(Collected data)
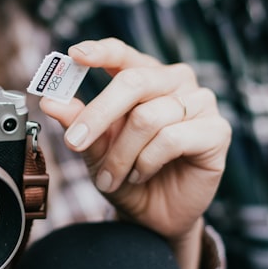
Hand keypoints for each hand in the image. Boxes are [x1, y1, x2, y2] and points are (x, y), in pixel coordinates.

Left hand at [39, 38, 230, 268]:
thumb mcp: (95, 149)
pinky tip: (143, 174)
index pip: (123, 54)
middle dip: (98, 114)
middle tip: (75, 143)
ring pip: (148, 117)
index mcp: (146, 76)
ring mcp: (201, 103)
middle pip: (133, 82)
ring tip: (112, 177)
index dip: (100, 51)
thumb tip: (51, 101)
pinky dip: (148, 161)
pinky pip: (172, 138)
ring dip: (122, 154)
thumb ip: (78, 123)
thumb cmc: (127, 174)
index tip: (74, 55)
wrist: (154, 217)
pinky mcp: (216, 131)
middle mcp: (175, 82)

What to work on = Print exactly the lines between the line with "pinky dip: (148, 161)" and the final line of the records above, both included.

Answer section =
pinky dip: (148, 161)
pinky pip: (172, 138)
ring dip: (122, 154)
thumb ip: (78, 123)
thumb cmc: (127, 174)
index tip: (74, 55)
wrist: (154, 217)
pinky mcp: (216, 131)
middle mcp: (175, 82)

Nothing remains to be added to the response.